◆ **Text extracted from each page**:
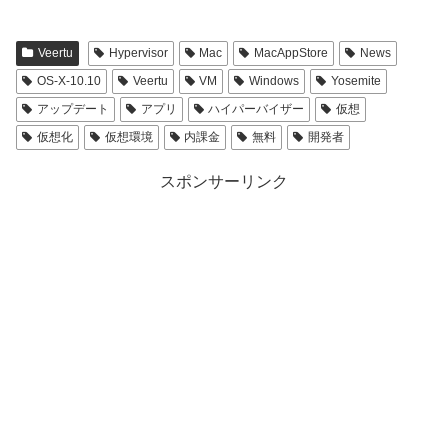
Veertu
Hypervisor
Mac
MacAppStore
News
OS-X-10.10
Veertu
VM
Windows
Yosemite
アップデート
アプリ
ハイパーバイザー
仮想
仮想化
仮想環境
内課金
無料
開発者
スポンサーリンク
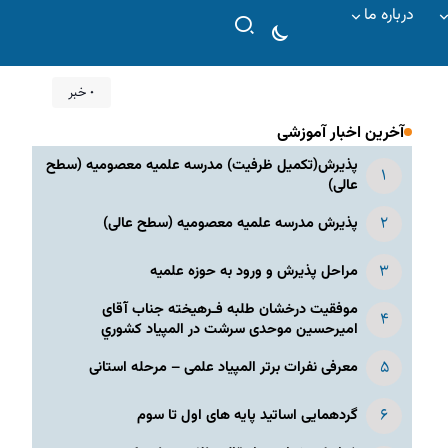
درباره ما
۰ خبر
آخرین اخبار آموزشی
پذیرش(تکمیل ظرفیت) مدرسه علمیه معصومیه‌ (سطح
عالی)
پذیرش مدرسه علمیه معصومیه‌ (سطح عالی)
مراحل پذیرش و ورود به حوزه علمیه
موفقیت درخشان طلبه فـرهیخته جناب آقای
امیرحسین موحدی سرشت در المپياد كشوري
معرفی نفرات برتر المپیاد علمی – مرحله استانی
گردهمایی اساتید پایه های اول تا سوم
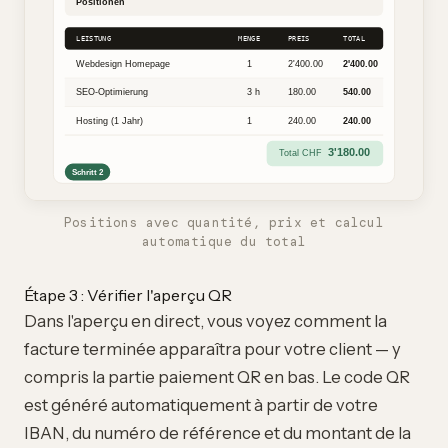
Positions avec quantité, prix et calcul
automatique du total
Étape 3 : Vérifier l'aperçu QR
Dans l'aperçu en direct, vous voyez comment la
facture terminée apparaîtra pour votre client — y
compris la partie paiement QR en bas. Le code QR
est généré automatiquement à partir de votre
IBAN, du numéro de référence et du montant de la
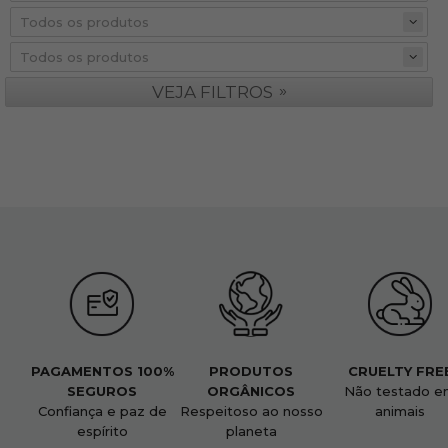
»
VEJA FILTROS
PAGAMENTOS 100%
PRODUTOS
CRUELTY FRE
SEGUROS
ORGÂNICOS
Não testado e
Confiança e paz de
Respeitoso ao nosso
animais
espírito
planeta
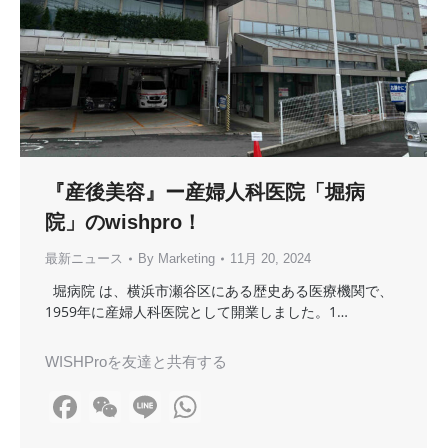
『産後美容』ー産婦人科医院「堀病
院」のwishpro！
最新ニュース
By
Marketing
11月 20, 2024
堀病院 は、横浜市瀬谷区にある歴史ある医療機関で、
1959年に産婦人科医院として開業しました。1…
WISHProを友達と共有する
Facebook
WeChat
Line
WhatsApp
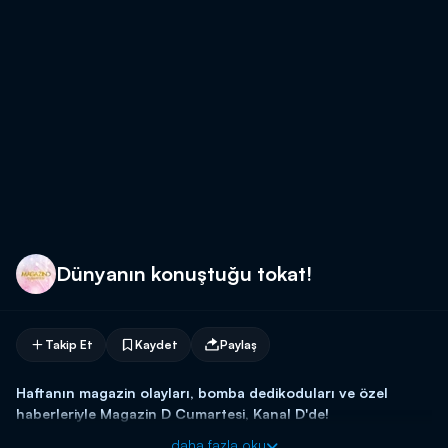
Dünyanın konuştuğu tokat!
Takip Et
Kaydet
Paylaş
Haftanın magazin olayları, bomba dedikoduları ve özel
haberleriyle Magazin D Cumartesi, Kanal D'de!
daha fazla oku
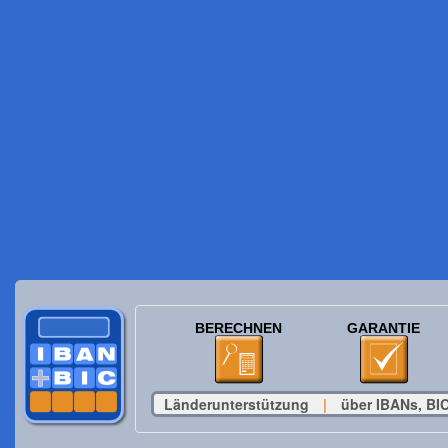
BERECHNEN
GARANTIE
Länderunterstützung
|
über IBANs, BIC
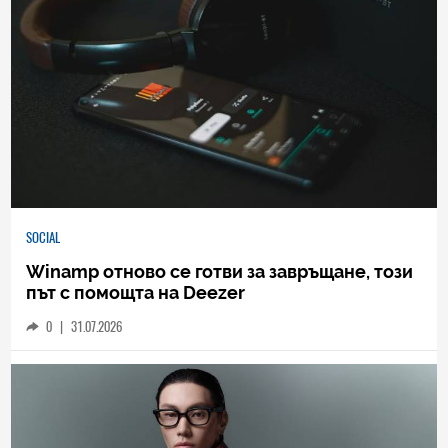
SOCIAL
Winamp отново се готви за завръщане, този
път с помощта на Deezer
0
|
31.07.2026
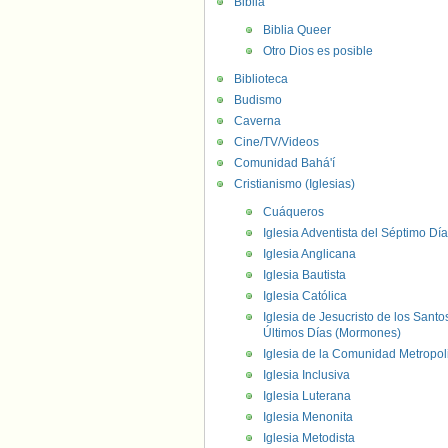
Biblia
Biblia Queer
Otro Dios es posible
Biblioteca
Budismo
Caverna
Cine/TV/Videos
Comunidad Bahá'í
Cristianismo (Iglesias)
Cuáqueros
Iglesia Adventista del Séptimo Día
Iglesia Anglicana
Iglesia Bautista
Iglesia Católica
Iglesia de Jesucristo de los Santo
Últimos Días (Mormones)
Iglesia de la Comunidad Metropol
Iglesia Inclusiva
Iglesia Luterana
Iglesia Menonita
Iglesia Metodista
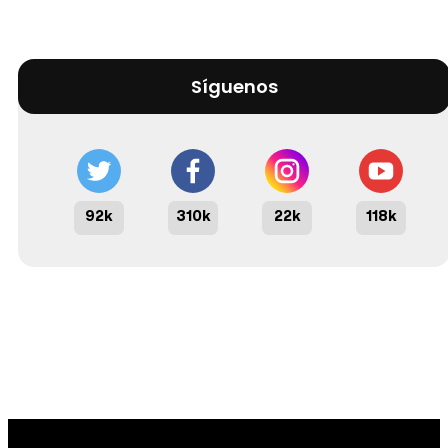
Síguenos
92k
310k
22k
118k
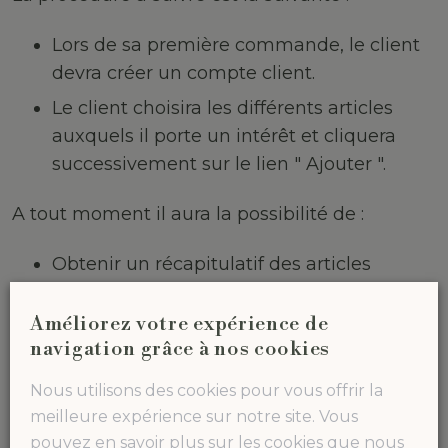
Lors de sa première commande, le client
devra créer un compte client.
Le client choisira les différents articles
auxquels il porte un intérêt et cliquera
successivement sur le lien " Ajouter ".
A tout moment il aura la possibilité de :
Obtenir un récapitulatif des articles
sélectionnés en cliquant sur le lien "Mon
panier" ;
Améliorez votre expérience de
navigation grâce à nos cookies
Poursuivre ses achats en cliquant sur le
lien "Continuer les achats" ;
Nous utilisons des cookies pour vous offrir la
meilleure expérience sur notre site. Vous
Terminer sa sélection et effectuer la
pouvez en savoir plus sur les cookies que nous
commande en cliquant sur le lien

◆ **TRY IT**: Give all of the lines above as a single numbered list, leaving out blank lines. Leave the pictures out of your answer.

◆ **ANSWER FOR THE TASK**:
1. Veertu
2. Hypervisor
3. Mac
4. MacAppStore
5. News
6. OS-X-10.10
7. Veertu
8. VM
9. Windows
10. Yosemite
11. アップデート
12. アプリ
13. ハイパーバイザー
14. 仮想
15. 仮想化
16. 仮想環境
17. 内課金
18. 無料
19. 開発者
20. スポンサーリンク
21. درباره ما
22. ۰ خبر
23. آخرین اخبار آموزشی
24. پذیرش(تکمیل ظرفیت) مدرسه علمیه معصومیه‌ (سطح
25. عالی)
26. پذیرش مدرسه علمیه معصومیه‌ (سطح عالی)
27. مراحل پذیرش و ورود به حوزه علمیه
28. موفقیت درخشان طلبه فـرهیخته جناب آقای
29. امیرحسین موحدی سرشت در المپياد كشوري
30. معرفی نفرات برتر المپیاد علمی – مرحله استانی
31. گردهمایی اساتید پایه های اول تا سوم
32. Positions avec quantité, prix et calcul
33. automatique du total
34. Étape 3 : Vérifier l'aperçu QR
35. Dans l'aperçu en direct, vous voyez comment la
36. facture terminée apparaîtra pour votre client — y
37. compris la partie paiement QR en bas. Le code QR
38. est généré automatiquement à partir de votre
39. IBAN, du numéro de référence et du montant de la
40. »
41. VEJA FILTROS
42. PAGAMENTOS 100%
43. PRODUTOS
44. CRUELTY FRE
45. SEGUROS
46. ORGÂNICOS
47. Não testado e
48. Confiança e paz de
49. Respeitoso ao nosso
50. animais
51. espírito
52. planeta
53. 『産後美容』ー産婦人科医院「堀病
54. 院」のwishpro！
55. 最新ニュース
56. By
57. Marketing
58. 11月 20, 2024
59. 堀病院 は、横浜市瀬谷区にある歴史ある医療機関で、
60. 1959年に産婦人科医院として開業しました。1…
61. WISHProを友達と共有する
62. Facebook
63. WeChat
64. Line
65. WhatsApp
66. Dünyanın konuştuğu tokat!
67. Takip Et
68. Kaydet
69. Paylaş
70. Haftanın magazin olayları, bomba dedikoduları ve özel
71. haberleriyle Magazin D Cumartesi, Kanal D'de!
72. daha fazla oku
73. BERECHNEN
74. GARANTIE
75. Länderunterstützung
76. |
77. über IBANs, BIC
78. SOCIAL
79. Winamp отново се готви за завръщане, този
80. път с помощта на Deezer
81. 0
82. |
83. 31.07.2026
84. Biblia
85. Biblia Queer
86. Otro Dios es posible
87. Biblioteca
88. Budismo
89. Caverna
90. Cine/TV/Videos
91. Comunidad Bahá'í
92. Cristianismo (Iglesias)
93. Cuáqueros
94. Iglesia Adventista del Séptimo Día
95. Iglesia Anglicana
96. Iglesia Bautista
97. Iglesia Católica
98. Iglesia de Jesucristo de los Santo
99. Últimos Días (Mormones)
100. Iglesia de la Comunidad Metropol
101. Iglesia Inclusiva
102. Iglesia Luterana
103. Iglesia Menonita
104. Iglesia Metodista
105. Síguenos
106. 92k
107. 310k
108. 22k
109. 118k
110. Lors de sa première commande, le client
111. devra créer un compte client.
112. Le client choisira les différents articles
113. auxquels il porte un intérêt et cliquera
114. successivement sur le lien " Ajouter ".
115. A tout moment il aura la possibilité de :
116. Obtenir un récapitulatif des articles
117. sélectionnés en cliquant sur le lien "Mon
118. panier" ;
119. Améliorez votre expérience de
120. navigation grâce à nos cookies
121. Poursuivre ses achats en cliquant sur le
122. lien "Continuer les achats" ;
123. Nous utilisons des cookies pour vous offrir la
124. meilleure expérience sur notre site. Vous
125. Terminer sa sélection et effectuer la
126. pouvez en savoir plus sur les cookies que nous
127. commande en cliquant sur le lien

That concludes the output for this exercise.